Decoding ERISA Disability Benefits

by | Published on May 24, 2017 | Medical Record Review

People who have a long-term disability (LTD) insurance policy, and are unable to work could be eligible for long-term disability benefits. The Employee Retirement Income Security Act (ERISA) is a federal law that governs most group LTD policies. ERISA was signed into law in 1974 by President Gerald Ford. As a law that pre-empted all state laws on employee benefits, ERISA created a uniform system of taxation and one body of law to throw light on the intricacies of employee benefits. ERISA is applicable only to disability insurance benefits offered by an employer as part of an employee benefits package. This means that it would not apply to private disability insurance plans that employees may buy on their own. In the ERISA disability claims process, a medical records review is performed to identify the primary and secondary causes of medical disability in order to focus the disability claim. While it is important for the claimant to list all medical conditions, he/she should be able to clearly articulate the medical condition(s) that primarily cause an inability to work on a full time or part-time basis.

Important Considerations

There are certain eligibility requirements disabled employees must meet before the provider pays the benefits. Here are some of the necessary requirements.

  • A minimum length of service
  • A minimum waiting period before the benefits start
  • Qualifies under the plan’s definition of total disability.

An important aspect to verify is whether the disability insurance plan is governed by ERISA; only then will the claim be valid. Employers provide disability insurance as a part of an employee’s benefits package, similar to health insurance. ERISA usually governs employer-sponsored benefit plans though it does not apply to some employers such as:

  • Religious institutions
  • Federal government
  • State governments and any political subdivisions

Then there are the dates and deadlines. Let us look at the typical timeline after the initial claim is filed.

  • A claim is approved or denied within 45 days of receiving it.
  • The particular plan may extend the 45-day time frame by up to 30 days. In this case, the insurer must inform the insured of its request for an extension within the first 45-day period. The insurer should explain why they need additional time, what additional time or info is necessary, whether there are unresolved matters, and when a final decision will be made.
  • The insured person has 45 days to respond if the insurer makes a request for additional information.
  • Once the insured provides the requested information, the claim would be decided within 30 days or as required by the plan, whichever comes first.

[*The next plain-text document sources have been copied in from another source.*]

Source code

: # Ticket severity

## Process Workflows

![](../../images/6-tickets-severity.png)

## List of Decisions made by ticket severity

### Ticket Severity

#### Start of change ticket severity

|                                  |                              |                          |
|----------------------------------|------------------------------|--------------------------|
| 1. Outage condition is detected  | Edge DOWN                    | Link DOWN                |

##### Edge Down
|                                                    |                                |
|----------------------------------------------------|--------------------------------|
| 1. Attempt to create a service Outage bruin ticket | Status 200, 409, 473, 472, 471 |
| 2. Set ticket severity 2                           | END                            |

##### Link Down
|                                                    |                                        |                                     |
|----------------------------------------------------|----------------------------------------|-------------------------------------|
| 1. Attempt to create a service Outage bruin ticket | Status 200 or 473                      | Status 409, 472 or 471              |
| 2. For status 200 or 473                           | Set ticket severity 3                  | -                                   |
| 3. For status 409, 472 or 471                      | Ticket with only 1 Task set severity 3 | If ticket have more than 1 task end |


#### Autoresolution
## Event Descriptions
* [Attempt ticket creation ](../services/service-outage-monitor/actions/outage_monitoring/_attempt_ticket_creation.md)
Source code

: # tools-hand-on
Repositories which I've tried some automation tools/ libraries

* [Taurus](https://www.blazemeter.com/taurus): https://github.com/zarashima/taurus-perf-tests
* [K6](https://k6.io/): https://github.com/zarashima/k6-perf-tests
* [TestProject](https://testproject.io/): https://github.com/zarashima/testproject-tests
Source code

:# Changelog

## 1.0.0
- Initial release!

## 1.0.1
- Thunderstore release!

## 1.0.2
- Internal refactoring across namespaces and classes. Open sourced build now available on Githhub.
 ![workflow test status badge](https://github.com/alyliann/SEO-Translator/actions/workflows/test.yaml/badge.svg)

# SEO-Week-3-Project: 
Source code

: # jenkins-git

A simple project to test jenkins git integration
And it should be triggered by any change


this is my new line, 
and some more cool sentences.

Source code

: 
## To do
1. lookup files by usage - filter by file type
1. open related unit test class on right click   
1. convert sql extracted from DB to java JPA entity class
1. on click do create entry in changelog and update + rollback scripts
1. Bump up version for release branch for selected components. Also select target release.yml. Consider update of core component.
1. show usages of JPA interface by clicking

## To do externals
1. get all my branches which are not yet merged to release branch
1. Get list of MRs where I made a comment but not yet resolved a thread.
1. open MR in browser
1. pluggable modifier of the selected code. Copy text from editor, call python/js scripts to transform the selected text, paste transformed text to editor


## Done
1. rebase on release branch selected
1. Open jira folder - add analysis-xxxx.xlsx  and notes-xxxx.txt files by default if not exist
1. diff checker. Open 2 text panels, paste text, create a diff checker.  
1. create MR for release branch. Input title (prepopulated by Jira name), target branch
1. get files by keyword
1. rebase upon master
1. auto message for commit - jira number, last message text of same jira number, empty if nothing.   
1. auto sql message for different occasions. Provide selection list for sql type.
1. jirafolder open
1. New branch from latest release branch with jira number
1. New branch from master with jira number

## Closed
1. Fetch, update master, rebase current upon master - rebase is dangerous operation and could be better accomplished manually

The Appeal Process in Case of Claim Denial

  • The applicant has a period of 180 days following the receipt of a denial notification to file an appeal.
  • An appeal must be decided within 45 days of receipt by the insurer.
  • Sometimes review of the appeal request may require additional time especially in special cases. The insurance plan can request up to an extra 45 days, providing an explanation of the circumstances and an expected date when the decision will be given.

If the appeal is denied, and all other administrative remedies are exhausted, applicants can file a lawsuit. Here also there is a time limit to adhere to, failing which the applicant has no other way to pursue his/her claim. This time limit may vary in each state.

Recently, the Department of Labor finalized new regulations codified at 29 C.F.R. §2560.503-1 and discussed at 81 Fed. Reg. 92316. These have been introduced to reduce the possibility of a conflict of interest in managing an ERISA plan, and to better inform the insured person as to why their disability benefits were denied.

  • These regulations apply only to disability benefits claims filed on or after January 1, 2018.
  • The regulations allow the insured person to file a lawsuit when a claim is “deemed denied” even if he/she has not exhausted all available administrative remedies. Once the plan fails to comply with the appropriate regulations, the claim is “deemed denied.”
  • The administrator must respond to request made by the insured regarding the alleged violation within 10 days, and provide a written explanation addressing the alleged violation.
  • The new regulations also require that the final denial adequately describe any relevant contractual limitations period, including the date that the statute of limitations to file ends.

Documentation – a Major Consideration

Medical record retrieval and medical records review have great significance in relation to ERISA and disability claim lawsuits. In a lawsuit involving employer-provided insurance plans, ERISA allows judges to review for an “abuse of discretion” only. That is, the judge’s ability to review and overturn/reject the decision being challenged is very limited. The judge will only consider the insured person’s file or administrative record with the insurance company when making a decision. This file contains all the documents associated with the insured person’s insurance plan, claims, denials, and appeals. It may also include internal reports of the plan’s own reviewing physicians and vocational consultants, generated by the insurance company itself. Therefore, providing all support information including medical reports from doctors, letters from employers and so on during the administrative appeal in very important. The judge will be able to rule in favour of the insured person only if there is adequate documentation in the file.